(Page-level text extractions)
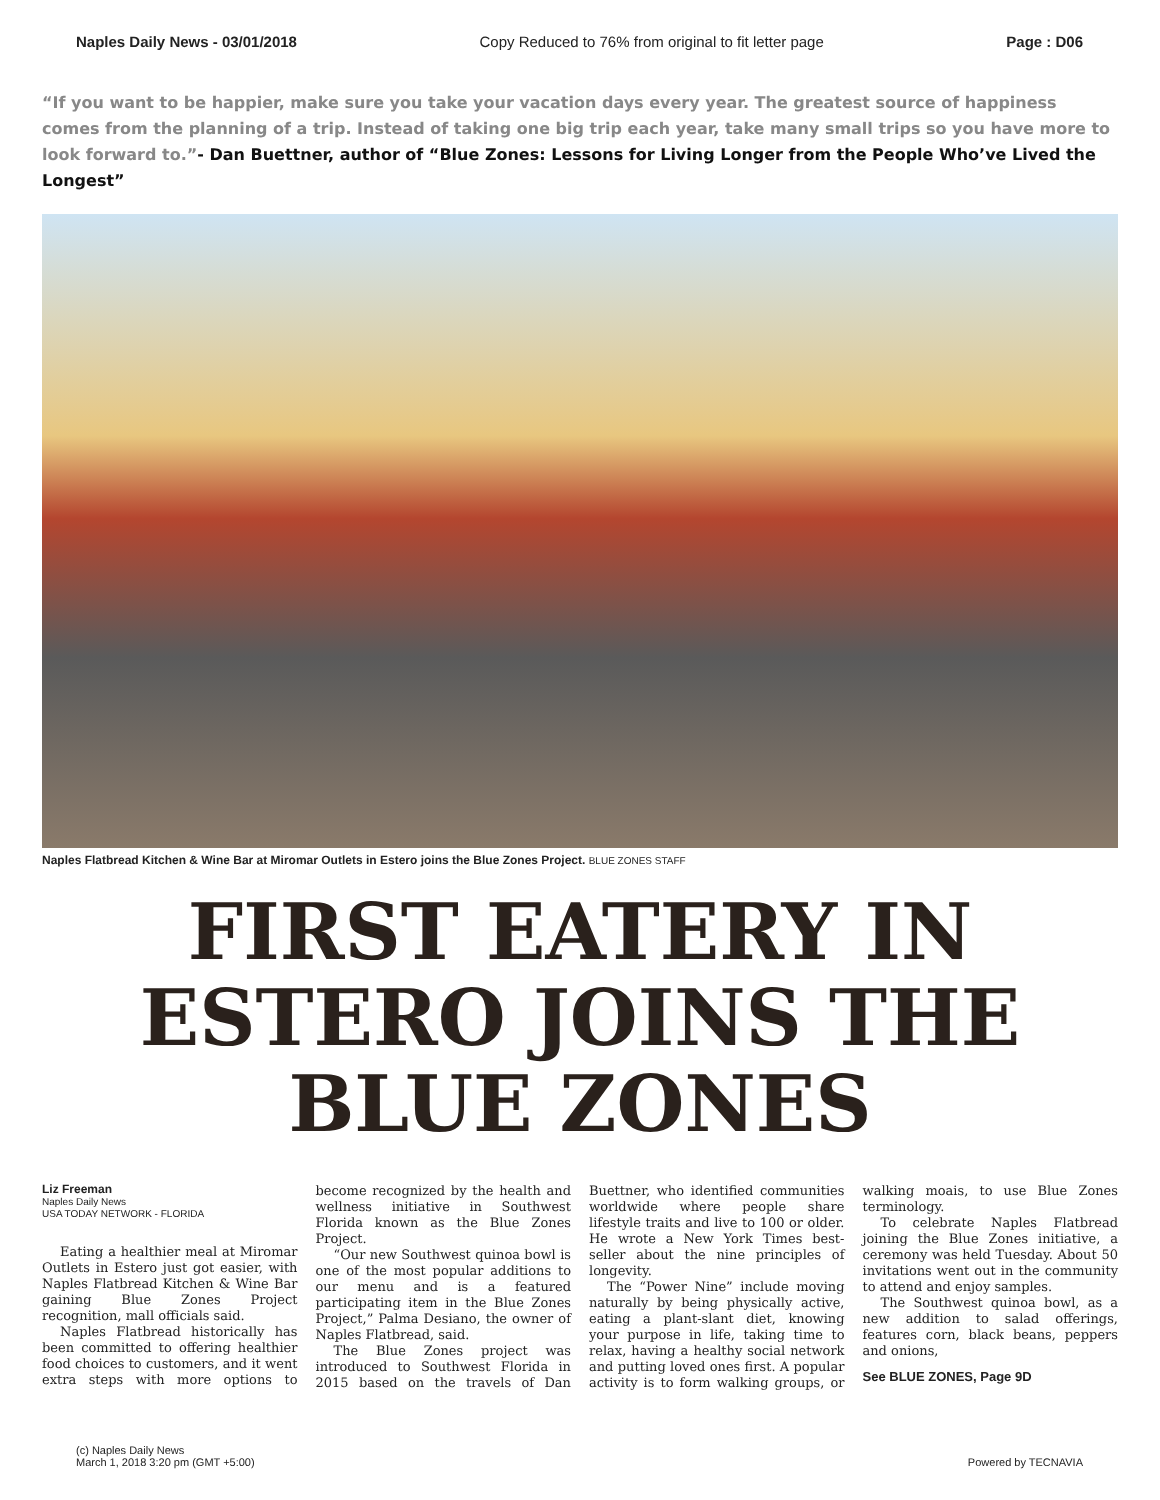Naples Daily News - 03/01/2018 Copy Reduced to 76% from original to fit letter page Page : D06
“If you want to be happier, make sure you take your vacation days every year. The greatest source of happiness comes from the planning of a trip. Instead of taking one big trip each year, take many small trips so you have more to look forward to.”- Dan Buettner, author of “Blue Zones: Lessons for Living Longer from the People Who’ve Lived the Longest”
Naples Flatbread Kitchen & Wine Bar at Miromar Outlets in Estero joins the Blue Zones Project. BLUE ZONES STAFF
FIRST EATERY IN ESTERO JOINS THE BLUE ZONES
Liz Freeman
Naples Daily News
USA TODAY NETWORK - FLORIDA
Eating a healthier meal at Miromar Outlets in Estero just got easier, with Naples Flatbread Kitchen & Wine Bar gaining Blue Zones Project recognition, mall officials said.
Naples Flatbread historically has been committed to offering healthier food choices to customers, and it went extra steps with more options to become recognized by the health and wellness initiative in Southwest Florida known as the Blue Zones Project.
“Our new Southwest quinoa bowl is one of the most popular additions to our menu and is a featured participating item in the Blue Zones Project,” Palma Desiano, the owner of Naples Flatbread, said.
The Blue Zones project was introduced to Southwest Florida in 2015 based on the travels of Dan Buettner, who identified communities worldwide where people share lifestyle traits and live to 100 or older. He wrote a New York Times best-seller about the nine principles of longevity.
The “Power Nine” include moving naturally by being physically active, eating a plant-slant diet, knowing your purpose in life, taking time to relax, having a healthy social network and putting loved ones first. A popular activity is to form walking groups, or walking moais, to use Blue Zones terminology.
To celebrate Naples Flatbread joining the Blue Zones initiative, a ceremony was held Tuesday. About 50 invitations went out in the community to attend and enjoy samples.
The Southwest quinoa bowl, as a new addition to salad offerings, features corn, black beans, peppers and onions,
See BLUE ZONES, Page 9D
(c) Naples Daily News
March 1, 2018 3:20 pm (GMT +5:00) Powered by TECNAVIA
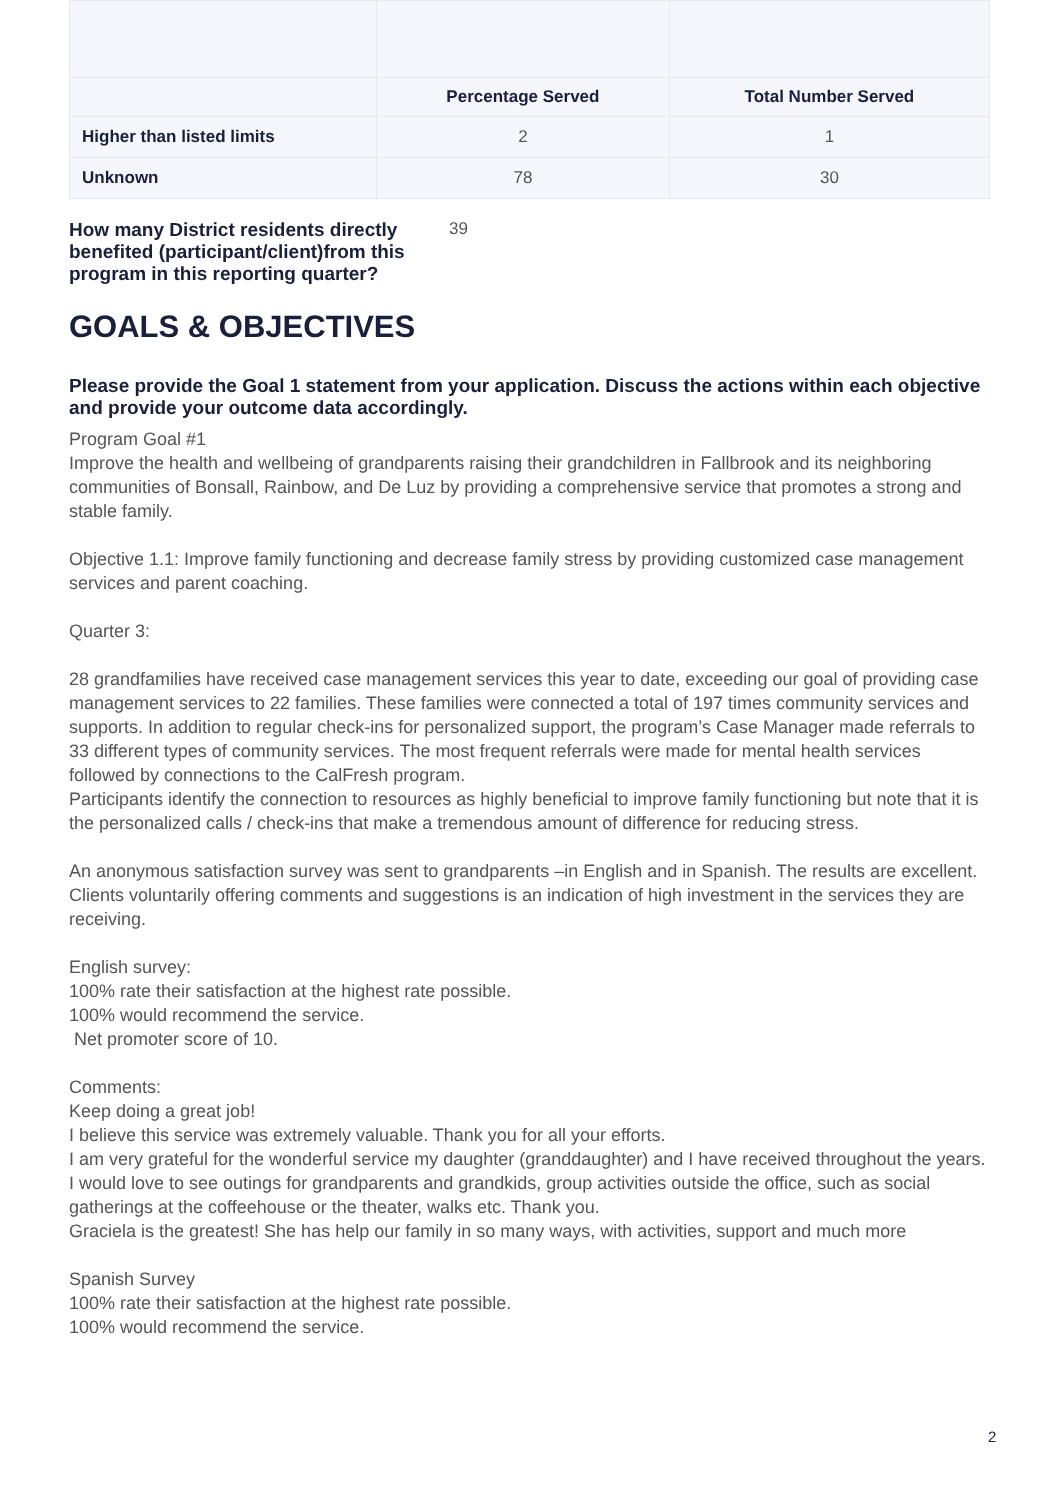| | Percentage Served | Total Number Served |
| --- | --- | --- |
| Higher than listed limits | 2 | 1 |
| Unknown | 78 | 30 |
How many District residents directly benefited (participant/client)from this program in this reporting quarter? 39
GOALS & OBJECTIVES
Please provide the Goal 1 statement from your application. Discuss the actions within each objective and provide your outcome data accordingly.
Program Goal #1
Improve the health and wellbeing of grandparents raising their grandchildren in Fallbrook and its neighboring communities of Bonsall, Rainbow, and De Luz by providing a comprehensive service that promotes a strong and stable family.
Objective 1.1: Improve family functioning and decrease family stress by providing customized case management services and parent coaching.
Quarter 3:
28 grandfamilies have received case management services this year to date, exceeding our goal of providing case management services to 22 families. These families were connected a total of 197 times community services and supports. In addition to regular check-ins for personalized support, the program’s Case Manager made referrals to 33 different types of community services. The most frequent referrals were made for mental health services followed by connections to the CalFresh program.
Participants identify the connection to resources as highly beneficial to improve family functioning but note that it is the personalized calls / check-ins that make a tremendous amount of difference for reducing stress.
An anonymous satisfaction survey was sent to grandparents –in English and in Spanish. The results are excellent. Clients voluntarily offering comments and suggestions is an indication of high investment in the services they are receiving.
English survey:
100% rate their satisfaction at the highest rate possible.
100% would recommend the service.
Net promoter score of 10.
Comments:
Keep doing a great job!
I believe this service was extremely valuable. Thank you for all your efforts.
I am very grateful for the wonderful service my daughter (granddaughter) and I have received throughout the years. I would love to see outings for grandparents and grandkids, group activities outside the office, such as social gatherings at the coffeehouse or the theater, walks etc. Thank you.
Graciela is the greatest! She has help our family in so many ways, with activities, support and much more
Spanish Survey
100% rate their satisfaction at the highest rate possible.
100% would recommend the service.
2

— Task item —
The records above are to be restated exactly, with all pictures omitted.

— Answer box —
Naples Daily News - 03/01/2018 Copy Reduced to 76% from original to fit letter page Page : D06
“If you want to be happier, make sure you take your vacation days every year. The greatest source of happiness comes from the planning of a trip. Instead of taking one big trip each year, take many small trips so you have more to look forward to.”- Dan Buettner, author of “Blue Zones: Lessons for Living Longer from the People Who’ve Lived the Longest”
Naples Flatbread Kitchen & Wine Bar at Miromar Outlets in Estero joins the Blue Zones Project. BLUE ZONES STAFF
FIRST EATERY IN ESTERO JOINS THE BLUE ZONES
Liz Freeman
Naples Daily News
USA TODAY NETWORK - FLORIDA
Eating a healthier meal at Miromar Outlets in Estero just got easier, with Naples Flatbread Kitchen & Wine Bar gaining Blue Zones Project recognition, mall officials said.
Naples Flatbread historically has been committed to offering healthier food choices to customers, and it went extra steps with more options to become recognized by the health and wellness initiative in Southwest Florida known as the Blue Zones Project.
“Our new Southwest quinoa bowl is one of the most popular additions to our menu and is a featured participating item in the Blue Zones Project,” Palma Desiano, the owner of Naples Flatbread, said.
The Blue Zones project was introduced to Southwest Florida in 2015 based on the travels of Dan Buettner, who identified communities worldwide where people share lifestyle traits and live to 100 or older. He wrote a New York Times best-seller about the nine principles of longevity.
The “Power Nine” include moving naturally by being physically active, eating a plant-slant diet, knowing your purpose in life, taking time to relax, having a healthy social network and putting loved ones first. A popular activity is to form walking groups, or walking moais, to use Blue Zones terminology.
To celebrate Naples Flatbread joining the Blue Zones initiative, a ceremony was held Tuesday. About 50 invitations went out in the community to attend and enjoy samples.
The Southwest quinoa bowl, as a new addition to salad offerings, features corn, black beans, peppers and onions,
See BLUE ZONES, Page 9D
(c) Naples Daily News
March 1, 2018 3:20 pm (GMT +5:00) Powered by TECNAVIA
| | Percentage Served | Total Number Served |
| --- | --- | --- |
| Higher than listed limits | 2 | 1 |
| Unknown | 78 | 30 |
How many District residents directly benefited (participant/client)from this program in this reporting quarter? 39
GOALS & OBJECTIVES
Please provide the Goal 1 statement from your application. Discuss the actions within each objective and provide your outcome data accordingly.
Program Goal #1
Improve the health and wellbeing of grandparents raising their grandchildren in Fallbrook and its neighboring communities of Bonsall, Rainbow, and De Luz by providing a comprehensive service that promotes a strong and stable family.
Objective 1.1: Improve family functioning and decrease family stress by providing customized case management services and parent coaching.
Quarter 3:
28 grandfamilies have received case management services this year to date, exceeding our goal of providing case management services to 22 families. These families were connected a total of 197 times community services and supports. In addition to regular check-ins for personalized support, the program’s Case Manager made referrals to 33 different types of community services. The most frequent referrals were made for mental health services followed by connections to the CalFresh program.
Participants identify the connection to resources as highly beneficial to improve family functioning but note that it is the personalized calls / check-ins that make a tremendous amount of difference for reducing stress.
An anonymous satisfaction survey was sent to grandparents –in English and in Spanish. The results are excellent. Clients voluntarily offering comments and suggestions is an indication of high investment in the services they are receiving.
English survey:
100% rate their satisfaction at the highest rate possible.
100% would recommend the service.
Net promoter score of 10.
Comments:
Keep doing a great job!
I believe this service was extremely valuable. Thank you for all your efforts.
I am very grateful for the wonderful service my daughter (granddaughter) and I have received throughout the years. I would love to see outings for grandparents and grandkids, group activities outside the office, such as social gatherings at the coffeehouse or the theater, walks etc. Thank you.
Graciela is the greatest! She has help our family in so many ways, with activities, support and much more
Spanish Survey
100% rate their satisfaction at the highest rate possible.
100% would recommend the service.
2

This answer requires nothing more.